En cambio, Susan percibió un gruñido grave seguido de un gorgoteo y una respiración rápida y entrecortada. Sonaron un golpe seco y un siseo, después un estrépito y un pataleo que recordaba a unos pasos frenéticos de claque y que cesó al cabo de unos segundos. Hubo un momento de silencio, y luego ella oyó un silbido prolongado como el de un globo al que se le escapa el aire. No podía ver lo que ocurría ni estaba dispuesta a abandonar la pose de tiradora para agacharse y echar un vistazo por debajo de la puerta.

Oyó unos jadeos breves de esfuerzo. Del grifo de uno de los lavabos salió un chorro de agua que se interrumpió con un rechinido. A continuación, unas pisadas y el sonido pausado de la puerta al abrirse y cerrarse.

Susan siguió esperando, sujetando la pistola ante sí, intentando imaginar qué había sucedido.

Cuando el peso del arma amenazaba con doblegarle los brazos, Susan exhaló y notó el sudor que le empapaba la frente y la sensación pegajosa del miedo en las axilas. «No puedes quedarte aquí para siempre», se dijo.

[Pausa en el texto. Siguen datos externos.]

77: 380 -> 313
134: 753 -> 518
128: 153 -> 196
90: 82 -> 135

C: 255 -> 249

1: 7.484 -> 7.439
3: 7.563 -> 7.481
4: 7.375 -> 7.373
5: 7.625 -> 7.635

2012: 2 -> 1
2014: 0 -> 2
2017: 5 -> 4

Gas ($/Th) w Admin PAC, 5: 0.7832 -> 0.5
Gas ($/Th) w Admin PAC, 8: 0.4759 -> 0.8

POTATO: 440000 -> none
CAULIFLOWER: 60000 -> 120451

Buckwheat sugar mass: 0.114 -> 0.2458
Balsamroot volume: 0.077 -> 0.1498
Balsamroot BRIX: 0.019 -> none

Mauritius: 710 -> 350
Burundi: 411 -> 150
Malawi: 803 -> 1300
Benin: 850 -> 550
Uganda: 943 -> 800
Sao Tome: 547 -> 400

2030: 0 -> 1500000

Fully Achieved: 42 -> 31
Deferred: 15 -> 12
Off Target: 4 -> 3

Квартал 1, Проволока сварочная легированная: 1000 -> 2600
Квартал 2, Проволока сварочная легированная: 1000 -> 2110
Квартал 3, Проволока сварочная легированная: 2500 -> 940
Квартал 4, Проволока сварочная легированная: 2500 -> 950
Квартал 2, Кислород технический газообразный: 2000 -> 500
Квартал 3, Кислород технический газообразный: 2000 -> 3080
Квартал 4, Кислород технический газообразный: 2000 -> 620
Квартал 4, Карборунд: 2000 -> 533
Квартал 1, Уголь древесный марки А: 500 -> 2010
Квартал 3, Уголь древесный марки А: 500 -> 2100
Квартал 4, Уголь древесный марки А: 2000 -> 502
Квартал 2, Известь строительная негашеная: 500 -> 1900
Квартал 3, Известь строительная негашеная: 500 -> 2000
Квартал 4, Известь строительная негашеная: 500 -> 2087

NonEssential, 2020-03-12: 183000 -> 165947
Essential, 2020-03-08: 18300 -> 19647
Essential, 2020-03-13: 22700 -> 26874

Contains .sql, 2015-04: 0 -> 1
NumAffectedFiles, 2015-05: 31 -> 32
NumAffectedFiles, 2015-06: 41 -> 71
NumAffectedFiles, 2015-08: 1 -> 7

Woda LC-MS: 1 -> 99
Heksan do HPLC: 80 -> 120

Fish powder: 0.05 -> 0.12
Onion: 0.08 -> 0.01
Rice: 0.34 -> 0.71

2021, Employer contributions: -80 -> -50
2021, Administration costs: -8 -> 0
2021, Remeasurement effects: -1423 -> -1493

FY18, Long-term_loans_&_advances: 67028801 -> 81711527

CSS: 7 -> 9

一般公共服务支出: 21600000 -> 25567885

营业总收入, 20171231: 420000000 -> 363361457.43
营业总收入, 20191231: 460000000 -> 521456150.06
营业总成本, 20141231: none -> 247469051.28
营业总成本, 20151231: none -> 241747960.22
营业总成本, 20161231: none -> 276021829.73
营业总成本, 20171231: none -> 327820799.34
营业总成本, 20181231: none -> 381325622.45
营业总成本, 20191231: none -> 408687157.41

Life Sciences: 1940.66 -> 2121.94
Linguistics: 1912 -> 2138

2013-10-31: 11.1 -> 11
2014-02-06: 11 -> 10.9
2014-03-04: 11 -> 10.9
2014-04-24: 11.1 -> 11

No tenía idea de si habían transcurrido segundos o minutos, un rato largo o corto, desde que la persona había entrado y salido de los servicios. Lo único que sabía es que el silencio había invadido la habitación y que, aparte de su propio resuello, no se oía nada más. La adrenalina comenzó a palpitarle en la cabeza de forma abrumadora mientras bajaba la pistola y alargaba la mano hacia el cerrojo de la puerta del retrete.

Lo descorrió despacio y entreabrió la puerta con sumo cuidado.

Lo primero que vio fueron los pies del hombre. Apuntaban hacia arriba, como si estuviera sentado en el suelo. Llevaba unos zapatos caros de piel marrón, y ella se preguntó por qué no había reparado antes en ello.

Susan salió del compartimento y se volvió hacia el hombre.

Se mordió el labio con fuerza para ahogar el grito que pugnaba por salir de su garganta.

Estaba desplomado, en posición sedente, apretujado en el espacio reducido que había bajo los lavamanos gemelos. Sus ojos abiertos la miraban con una especie de asombro escéptico. Tenía la boca abierta de par en par.